Last week I did an experiment where I transmitted WSPR on a fixed frequency for several days and studied the distribution of the frequency reports I got in the WSPR Database. This can be used to study the frequency accuracy of the reporters’ receivers.
I was surprised to find that the distribution of reports was skewed. It was more likely for the reference of a reporter to be low in frequency than to be high in frequency. The experiment was done in the 40m band. Now I have repeated the same experiment in the 20m band, obtaining similar results.
The details of the experiment are contained in the previous post. This time I have been transmitting on 14097100Hz, and after measuring against my GPSDO I have determined that my real transmit frequency was 14097098.43Hz. The test has run over the course of 6 days, collecting a total of 3643 reports coming from 146 different reporters. Below you can see the distribution of the frequency error of the reporters.
The distribution is similar to the one obtained on 40m, but it is not quite the same. Nevertheless, both distributions are clearly skewed to the left. Below you can see the histograms showing the reporters per number of reports. We see that most reporters have only given 10 reports or less.

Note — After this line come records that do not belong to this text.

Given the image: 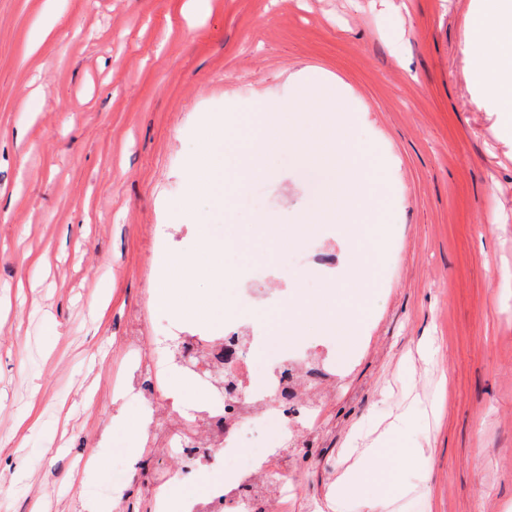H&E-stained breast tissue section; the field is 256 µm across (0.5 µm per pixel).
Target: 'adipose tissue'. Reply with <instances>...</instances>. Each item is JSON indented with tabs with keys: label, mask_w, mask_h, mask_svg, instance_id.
I'll return each mask as SVG.
<instances>
[{
	"label": "adipose tissue",
	"mask_w": 512,
	"mask_h": 512,
	"mask_svg": "<svg viewBox=\"0 0 512 512\" xmlns=\"http://www.w3.org/2000/svg\"><path fill=\"white\" fill-rule=\"evenodd\" d=\"M467 29L463 53L478 89L475 102L492 106L501 131L512 137V0H475ZM384 444L380 437L361 450L355 463L337 478V497L356 494L374 507L387 504L390 495L400 492V462H419L424 451L405 446L389 457Z\"/></svg>",
	"instance_id": "obj_1"
}]
</instances>
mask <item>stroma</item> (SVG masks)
Returning <instances> with one entry per match:
<instances>
[{"label": "stroma", "instance_id": "obj_1", "mask_svg": "<svg viewBox=\"0 0 512 512\" xmlns=\"http://www.w3.org/2000/svg\"><path fill=\"white\" fill-rule=\"evenodd\" d=\"M67 0L39 48L45 0H0V512H155L138 461L169 475L167 512L202 485L165 446L175 412L209 402L199 359L166 350L197 389L162 407L139 455L118 416L149 414L121 385L154 337L176 327L209 342L279 324L324 290L298 280L305 259L338 266L335 225L289 249L252 233L253 214L292 223L315 180L294 158L235 190L243 250L231 292L242 313L184 322L153 299L156 252L184 253L198 227L175 217L206 116L283 103L309 76L346 92L356 134L375 148L387 227L375 286L337 293L365 307L345 359L299 338L324 367L311 419L286 436L251 409L240 444L214 467L240 471L278 452L301 491L272 512H328L337 477L403 414L423 459L401 469L408 493L385 512H512V144L473 102L462 54L474 0ZM111 298L90 304L102 275ZM29 476L15 482L18 465Z\"/></svg>", "mask_w": 512, "mask_h": 512}]
</instances>
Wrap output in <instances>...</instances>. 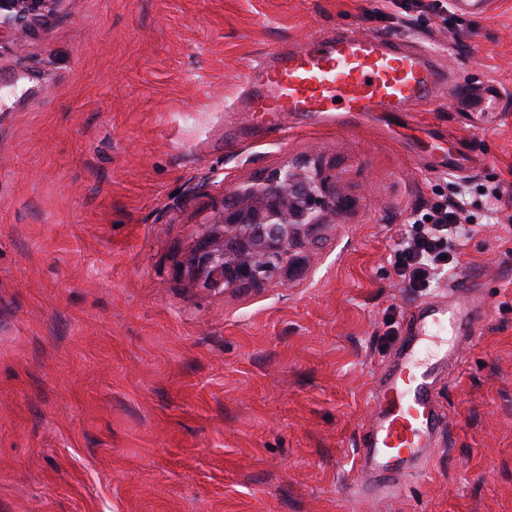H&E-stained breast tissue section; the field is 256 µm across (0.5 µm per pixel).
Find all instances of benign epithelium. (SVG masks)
Here are the masks:
<instances>
[{"mask_svg": "<svg viewBox=\"0 0 512 512\" xmlns=\"http://www.w3.org/2000/svg\"><path fill=\"white\" fill-rule=\"evenodd\" d=\"M59 0H0V37L20 42ZM348 207L332 168L283 166L232 188L218 218L202 225L188 260L211 288H259L299 272L301 253Z\"/></svg>", "mask_w": 512, "mask_h": 512, "instance_id": "benign-epithelium-1", "label": "benign epithelium"}]
</instances>
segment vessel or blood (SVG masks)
<instances>
[{
  "label": "vessel or blood",
  "mask_w": 512,
  "mask_h": 512,
  "mask_svg": "<svg viewBox=\"0 0 512 512\" xmlns=\"http://www.w3.org/2000/svg\"><path fill=\"white\" fill-rule=\"evenodd\" d=\"M446 75L430 52L386 35L339 33L276 46L250 68L237 108L331 123L385 112L409 125L412 104L428 100ZM484 307L474 285L456 280L444 299L420 303L412 328L372 388L373 424L358 452L361 489L397 488L428 464L427 446L444 425L435 392L464 343L482 334Z\"/></svg>",
  "instance_id": "obj_1"
}]
</instances>
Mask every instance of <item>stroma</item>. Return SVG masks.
<instances>
[{"label":"stroma","mask_w":512,"mask_h":512,"mask_svg":"<svg viewBox=\"0 0 512 512\" xmlns=\"http://www.w3.org/2000/svg\"><path fill=\"white\" fill-rule=\"evenodd\" d=\"M380 17V0H58L0 40V512H512V0ZM438 51L413 129L230 105L274 46L325 31ZM456 139L472 172L435 169ZM330 163L350 210L302 276L250 291L185 269L226 190ZM472 185L459 264L417 293L391 255ZM477 280L483 335L436 398L422 472L356 488L370 389L416 305Z\"/></svg>","instance_id":"stroma-1"}]
</instances>
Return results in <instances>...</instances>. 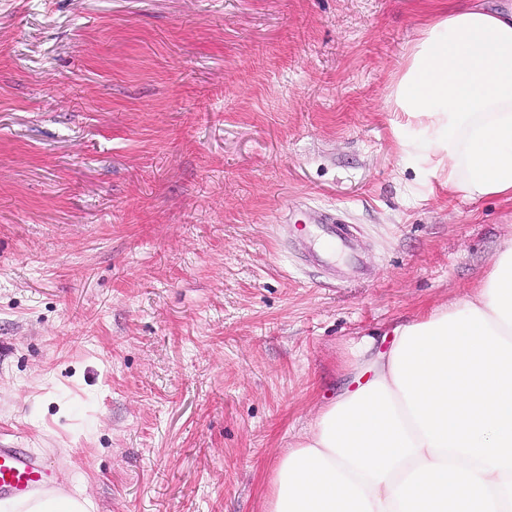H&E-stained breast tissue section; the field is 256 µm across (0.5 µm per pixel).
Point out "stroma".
I'll use <instances>...</instances> for the list:
<instances>
[{"label": "stroma", "mask_w": 512, "mask_h": 512, "mask_svg": "<svg viewBox=\"0 0 512 512\" xmlns=\"http://www.w3.org/2000/svg\"><path fill=\"white\" fill-rule=\"evenodd\" d=\"M420 0H0V437L96 512H266L354 344L460 301L512 201H448L387 99ZM355 228L318 267L307 208Z\"/></svg>", "instance_id": "35a3bbf8"}]
</instances>
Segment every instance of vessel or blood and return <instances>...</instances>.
Wrapping results in <instances>:
<instances>
[{
    "instance_id": "obj_1",
    "label": "vessel or blood",
    "mask_w": 512,
    "mask_h": 512,
    "mask_svg": "<svg viewBox=\"0 0 512 512\" xmlns=\"http://www.w3.org/2000/svg\"><path fill=\"white\" fill-rule=\"evenodd\" d=\"M316 233L326 243L328 249L350 250L348 229L337 222L335 216L314 212ZM51 484V476L41 457L27 449L13 446L0 447V499L12 497L28 499Z\"/></svg>"
}]
</instances>
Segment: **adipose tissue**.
Wrapping results in <instances>:
<instances>
[{
	"label": "adipose tissue",
	"mask_w": 512,
	"mask_h": 512,
	"mask_svg": "<svg viewBox=\"0 0 512 512\" xmlns=\"http://www.w3.org/2000/svg\"><path fill=\"white\" fill-rule=\"evenodd\" d=\"M387 109L402 158L449 197L512 200V17L430 0ZM362 337L351 388L271 478L268 512H512V238L459 303ZM82 490L0 512H93Z\"/></svg>",
	"instance_id": "ef3b65f1"
}]
</instances>
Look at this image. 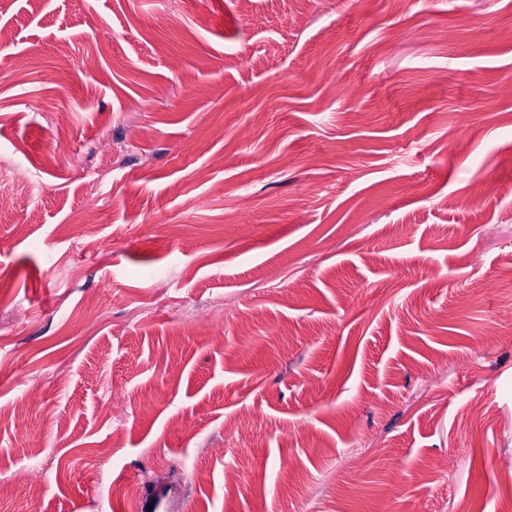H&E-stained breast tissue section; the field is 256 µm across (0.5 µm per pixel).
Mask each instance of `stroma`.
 I'll use <instances>...</instances> for the list:
<instances>
[{"label": "stroma", "mask_w": 512, "mask_h": 512, "mask_svg": "<svg viewBox=\"0 0 512 512\" xmlns=\"http://www.w3.org/2000/svg\"><path fill=\"white\" fill-rule=\"evenodd\" d=\"M278 9L0 0V512H512V0Z\"/></svg>", "instance_id": "obj_1"}]
</instances>
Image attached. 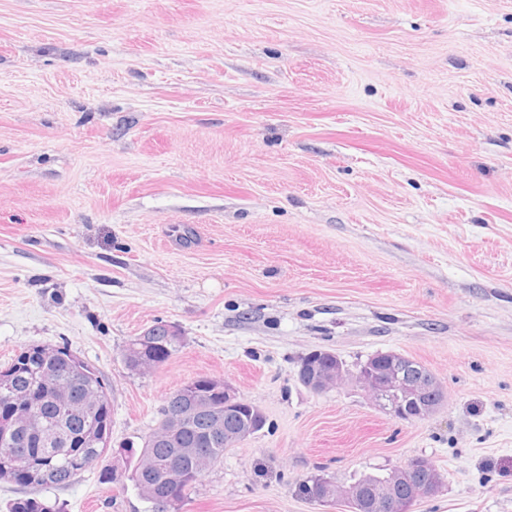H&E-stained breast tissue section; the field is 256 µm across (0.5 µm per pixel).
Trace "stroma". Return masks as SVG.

When I tweeted about this bias in frequency, several people presented theories to try to explain the bias. F4DAV suggested that this could be an artefact of the WSPR decoder. However, I have contacted Joe Taylor to check if the software could play any role, and he doesn’t think so. He remarks that he has done tests with K9AN using a GPS-locked system and a well calibrated transceiver and they obtain reports which are accurate to 1Hz (note that 1Hz is 0.1ppm in 40m, and here we are seeing much larger biases).
Miguel Ángel EA4EOZ remarked that it is not so easy to derive the frequency error of the reference of a receiver given the frequency error in the WSPR report (which is measured at the audio output by the WSPR software). He said that this depends on the receiver architecture and how many stages it has in the case of a superhet receiver. This left me wondering for a while, as it occurred to me that according as to whether the first LO was below or above the RF frequency you would see the frequency error go in a different direction.
A moment’s thought shows that this is not the case: the architecture of the receiver doesn’t matter at all. At the audio output you will get an error in frequency which equals the relative error of the frequency reference of the receiver times the RF frequency of the signal. It doesn’t matter if the receiver is a superhet having several stages, a direct conversion zero-IF SDR or a direct sampling DDC SDR (in the case where the receiver has frequencies derived from different crystal oscillators you should replace the concept of “frequency reference” by a suitable weighted average of all the crystal oscillators).
My favourite way to see this is that the frequency reference of a receiver is used to measure time. It’s the receiver’s clock. It doesn’t matter how it’s used to bring the RF signal down to AF. If the receiver’s clock is running slow, the RF will appear higher in frequency and vice versa.
Another way to see it is to think that each stage in a superhet receiver performs a frequency conversion where the RF frequency \(f^{\text{RF}} = f^{\text{IF}}_0\) is transformed into the first IF, \(f^{\text{IF}}_1\), by \(f^{\text{IF}}_j = \pm f^{IF}_{j-1} \pm f^{\text{LO}}_j\), with the condition that \(f^{\text{IF}}_j \geq 0\), so in particular both signs cannot be \(-\) simultaneously. After several frequency conversions we arrive at the AF, \(f^{\text{AF}} = f^{\text{IF}}_n\) and we can groups all the \(f^{\text{LO}}_j\) terms as \(f^{\text{LO}} = -(\pm f^{\text{LO}}_1 \pm \cdots \pm f^{\text{LO}}_k)\). Hence, \(f^{\text{AF}} = \pm f^{\text{RF}} – f^{\text{LO}}\). Now, the fact that the frequency conversion from RF to AF is sideband preserving (i.e., the mode is USB), means that \(f^{\text{RF}}\) should have the sign \(+\). Note that this forces \(0 < f^{\text{LO}} < f^{\text{RF}}\). If the receiver uses only a single crystal, then each of the frequencies \(f^{\text{LO}}_j\) is a constant multiple of the frequency of the crystal, so the same is true of \(f^{\text{LO}}\). If the receiver uses several crystals, then \(f^{\text{LO}}\) is a linear combination of the frequencies of all the crystals. Note that the coefficients may have positive and negative signs, which can get interesting. In the usual case the crystal whose frequency error dominates the error in \(f^{\text{LO}}\) will have a positive coefficient in the linear combination, but there can be pathological cases. The same kind of reasoning done here applies for a direct conversion zero-IF receiver or a DDC.
Miguel Ángel EA4EOZ has also made a key remark: crystals only go down in frequency when they age. This is almost true. As this image shows, there is an increase in frequency due to stress relief and a decrease in frequency due to mass transfer. In the long run, the decreasing effect wins out. This seems a convincing cause that explains the bias I am seeing in the frequency distribution. Amateur transceivers are calibrated on fabrication but eventually their crystals age and go down in frequency, and most hams don’t bother to calibrate the transceiver frequently.